Distinção é negação. Onde não há conflito, não há ação e, portanto, não há escolha, que é o que determina a identidade de uma pessoa e, consequentemente, seus relacionamentos e seu lugar no mundo. Não é por acaso que a figura literária mais significativa dos últimos séculos, o Fausto de Goethe, é aquele que, para viver, para não morrer de desespero, teve que fazer um pacto com o diabo, aparentemente preferindo a danação a uma vida modesta como todas as outras: "Do céu ele exige as estrelas mais belas / e da terra os prazeres supremos, / nem as coisas próximas nem distantes / podem acalmar sua alma convulsionada". Toda a sua erudição não aproximou Fausto um centímetro sequer de alguma satisfação; na verdade, ele está agora à beira do suicídio quando, primeiro os sinos da Páscoa e, logo depois, a aparição de Mefistófeles, o salvam.

+++++

### PROBLEMA PROPOSTO 1
Responda sobre o trecho acerca do Fausto de Goethe:
(a) Segundo o trecho, o que determina a identidade de uma pessoa?
(b) Com quem Fausto teve que fazer um pacto?
(c) O que salva Fausto quando ele está à beira do suicídio?
### PROBLEMA PROPOSTO 2
Identifique e copie cada linha abaixo que contenha a string "exitDy".

(Dados coletados)

+++++

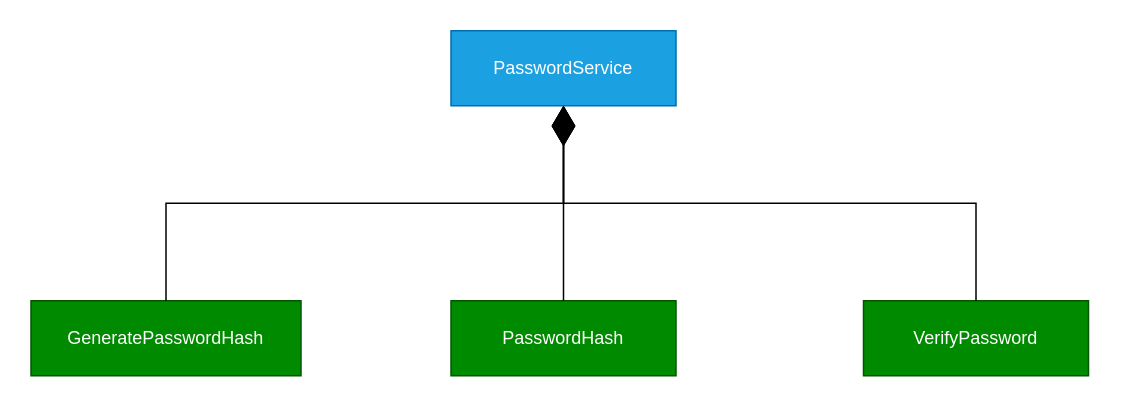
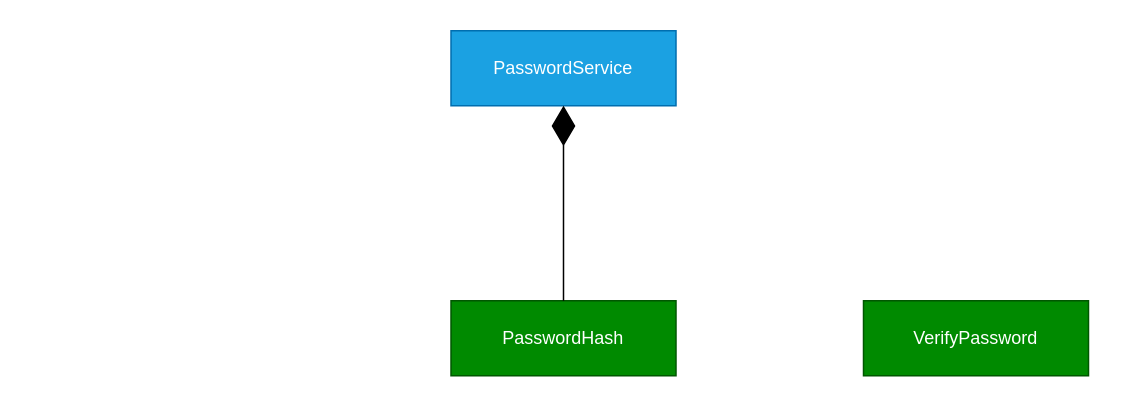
  <mxCell id="0" />
  <mxCell id="1" parent="0" />
  <mxCell id="2" value="PasswordService" style="html=1;whiteSpace=wrap;fillColor=#1ba1e2;fontColor=#ffffff;strokeColor=#006EAF;" parent="1" vertex="1"><mxGeometry x="300" y="20" width="150" height="50" as="geometry" /></mxCell>
  <mxCell id="3" value="VerifyPassword" style="html=1;whiteSpace=wrap;fillColor=#008a00;fontColor=#ffffff;strokeColor=#005700;" parent="1" vertex="1"><mxGeometry x="575" y="200" width="150" height="50" as="geometry" /></mxCell>
  <mxCell id="4" value="PasswordHash" style="html=1;whiteSpace=wrap;fillColor=#008a00;fontColor=#ffffff;strokeColor=#005700;" parent="1" vertex="1"><mxGeometry x="300" y="200" width="150" height="50" as="geometry" /></mxCell>
- <mxCell id="5" value="GeneratePasswordHash" style="html=1;whiteSpace=wrap;fillColor=#008a00;fontColor=#ffffff;strokeColor=#005700;" parent="1" vertex="1"><mxGeometry x="20" y="200" width="180" height="50" as="geometry" /></mxCell>
  <mxCell id="6" value="" style="endArrow=diamondThin;endFill=1;endSize=24;html=1;rounded=0;entryX=0.5;entryY=1;entryDx=0;entryDy=0;exitX=0.5;exitY=0;exitDx=0;exitDy=0;" parent="1" source="4" target="2" edge="1"><mxGeometry width="160" relative="1" as="geometry"><mxPoint x="200" y="140" as="sourcePoint" /><mxPoint x="360" y="140" as="targetPoint" /></mxGeometry></mxCell>
- <mxCell id="7" value="" style="endArrow=diamondThin;endFill=1;endSize=24;html=1;rounded=0;entryX=0.5;entryY=1;entryDx=0;entryDy=0;exitX=0.5;exitY=0;exitDx=0;exitDy=0;edgeStyle=orthogonalEdgeStyle;" parent="1" source="3" target="2" edge="1"><mxGeometry width="160" relative="1" as="geometry"><mxPoint x="370" y="260" as="sourcePoint" /><mxPoint x="370" y="130" as="targetPoint" /></mxGeometry></mxCell>
- <mxCell id="8" value="" style="endArrow=diamondThin;endFill=1;endSize=24;html=1;rounded=0;entryX=0.5;entryY=1;entryDx=0;entryDy=0;exitX=0.5;exitY=0;exitDx=0;exitDy=0;edgeStyle=orthogonalEdgeStyle;" parent="1" source="5" target="2" edge="1"><mxGeometry width="160" relative="1" as="geometry"><mxPoint x="250" y="240" as="sourcePoint" /><mxPoint x="250" y="110" as="targetPoint" /></mxGeometry></mxCell>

+++++

### RESPOSTA CORRETA 1
(a) A escolha.
(b) Com o diabo.
(c) Primeiro os sinos da Páscoa e, logo depois, a aparição de Mefistófeles.

### RESPOSTA CORRETA 2
  <mxCell id="6" value="" style="endArrow=diamondThin;endFill=1;endSize=24;html=1;rounded=0;entryX=0.5;entryY=1;entryDx=0;entryDy=0;exitX=0.5;exitY=0;exitDx=0;exitDy=0;" parent="1" source="4" target="2" edge="1"><mxGeometry width="160" relative="1" as="geometry"><mxPoint x="200" y="140" as="sourcePoint" /><mxPoint x="360" y="140" as="targetPoint" /></mxGeometry></mxCell>
- <mxCell id="7" value="" style="endArrow=diamondThin;endFill=1;endSize=24;html=1;rounded=0;entryX=0.5;entryY=1;entryDx=0;entryDy=0;exitX=0.5;exitY=0;exitDx=0;exitDy=0;edgeStyle=orthogonalEdgeStyle;" parent="1" source="3" target="2" edge="1"><mxGeometry width="160" relative="1" as="geometry"><mxPoint x="370" y="260" as="sourcePoint" /><mxPoint x="370" y="130" as="targetPoint" /></mxGeometry></mxCell>
- <mxCell id="8" value="" style="endArrow=diamondThin;endFill=1;endSize=24;html=1;rounded=0;entryX=0.5;entryY=1;entryDx=0;entryDy=0;exitX=0.5;exitY=0;exitDx=0;exitDy=0;edgeStyle=orthogonalEdgeStyle;" parent="1" source="5" target="2" edge="1"><mxGeometry width="160" relative="1" as="geometry"><mxPoint x="250" y="240" as="sourcePoint" /><mxPoint x="250" y="110" as="targetPoint" /></mxGeometry></mxCell>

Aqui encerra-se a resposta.